Pues ya empezamos mal, con ese «viejos» peyorativo con
que he titulado el artículo de hoy. Pero no me lo tengan en cuenta; lo del
título es solo un señuelo ofensivo para ver si acude a estas páginas el hombre
de 72 años que hace una semana, de forma anónima, me escribía para reprocharme
el menosprecio con que había tratado a las personas mayores en mi penúltima
columna. En esa ocasión, titulaba yo el artículo «¿Dónde están los jóvenes?» y
denunciaba la escasez de estos en los eventos literarios, a los que siempre
asiste una nutrida legión de octogenarios contumaces pero muy pocas veces
estudiantes o personas jóvenes en general. En tono de chanza, comparaba dichos
eventos culturales con geriátricos, clubes de lectura del asilo y demás regodeo
sarcástico, supongo que del todo improcedente. Este señor de 72 años me desea
una larga vida intelectual y física, y espera –dice– que nunca tenga que
sentirme ninguneado por razones de edad. Y me ha tenido toda la semana sin
poder pegar ojo por las noches, con un terrible cargo de conciencia. Estará
usted contento. Porque yo nunca quise ofender a mis mayores, por los que
profeso una admiración y un respeto como con pocas cosas en la vida. Al
contrario, lo que se infería de mi reflexión era que las personas de más edad son
un modelo para la gente joven, pues insisten en la felicidad de la cultura sin
que los años hagan mella en su entusiasmo. Es a la conciencia de la gente joven
a la que el artículo trataba de zarandear.
¿Y dónde están, pues, los viejos? No me haga usted ponerme
eufemístico, le creo más inteligente que todos esos biempensantes de lo
políticamente correcto. Los viejos. Pues los viejos están donde son más
necesarios. Haciéndose cargo de los nietos que los hijos no pueden atender por
razones de trabajo y educándolos en los valores que una vida dilatada ha sabido
ponderar con experiencia y sabiduría; están concentrándose ante las escalinatas
de los ayuntamientos para luchar por el derecho a unas pensiones dignas después
de decenas de años de sacrificio y trabajo (ya quisieran algunos jóvenes
conservar ese espíritu reivindicativo); están llenando librerías, patios de
butacas, rutas educativas y museos en todo tipo de eventos culturales, dando
ejemplo en la obstinación de su amor por el arte a todos los jóvenes que
desprecian con indiferencia lo único que podrá hacerles libres y felices;
algunos están instruyéndose en escuelas para adultos para compensar los años
duros en los que no pudieron tener el privilegio de recibir una formación
reglada en un aula; están leyendo periódicos, informándose del mundo en el que
viven con la energía aún de cambiarlo. Y están escribiendo, como lo hizo hasta
su último aliento Andrea Camilleri, que nos dejó hace unos días, a sus 93 años,
conservando su mente lúcida y el amor intacto por la palabra.

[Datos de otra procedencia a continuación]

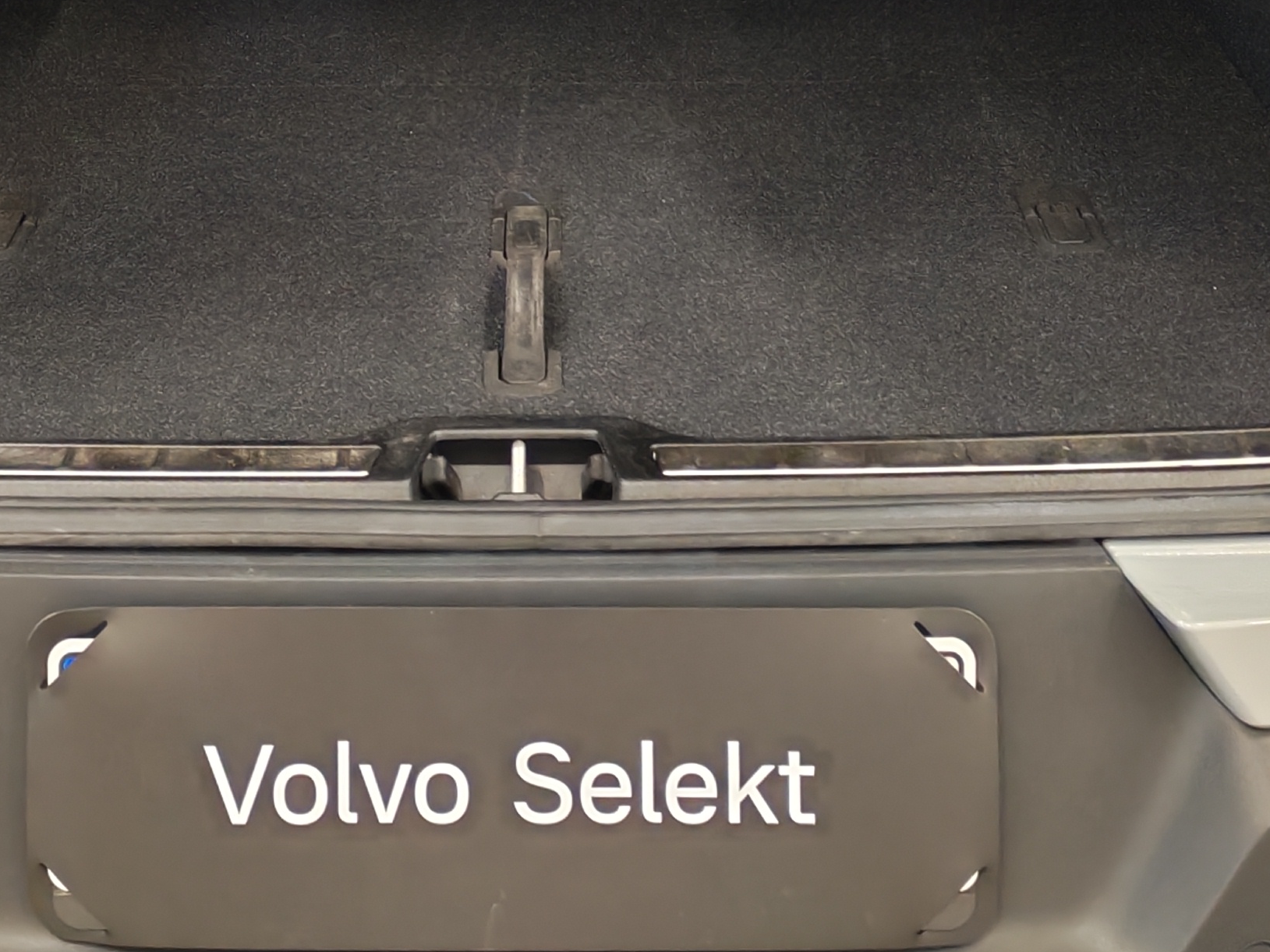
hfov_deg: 23.5
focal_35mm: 83
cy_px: -102
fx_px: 3044
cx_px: 522
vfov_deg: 17.2
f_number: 1.9
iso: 500
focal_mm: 6.12
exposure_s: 1/100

Los viejos no son lo viejos. Son los jóvenes que no
hace tanto tiempo lucharon por las libertades y derechos de los que ahora
disfrutamos la generación de la democracia; son los jóvenes que hacían bullir
las universidades con consignas libertarias o las llenaban de revistas
literarias y veladas poéticas, los que fomentaban el debate constructivo y
diverso en el ágora de las facultades; son los depositarios de hermosas
palabras que ya nadie usa, de una cortesía de otro siglo que ahora tanto añoramos,
son el futuro que les queda y el que legan a sus descendientes.
¿Que dónde están los viejos? Están en nuestra carne, ahora
joven, dentro de no tantos años, cuando otro pipiolo articulista de provincias
nos llame viejos y sonriamos condescendientes y le perdonemos la inconveniencia
porque qué sabrán estos bisoños de hoy en día lo que es la vida.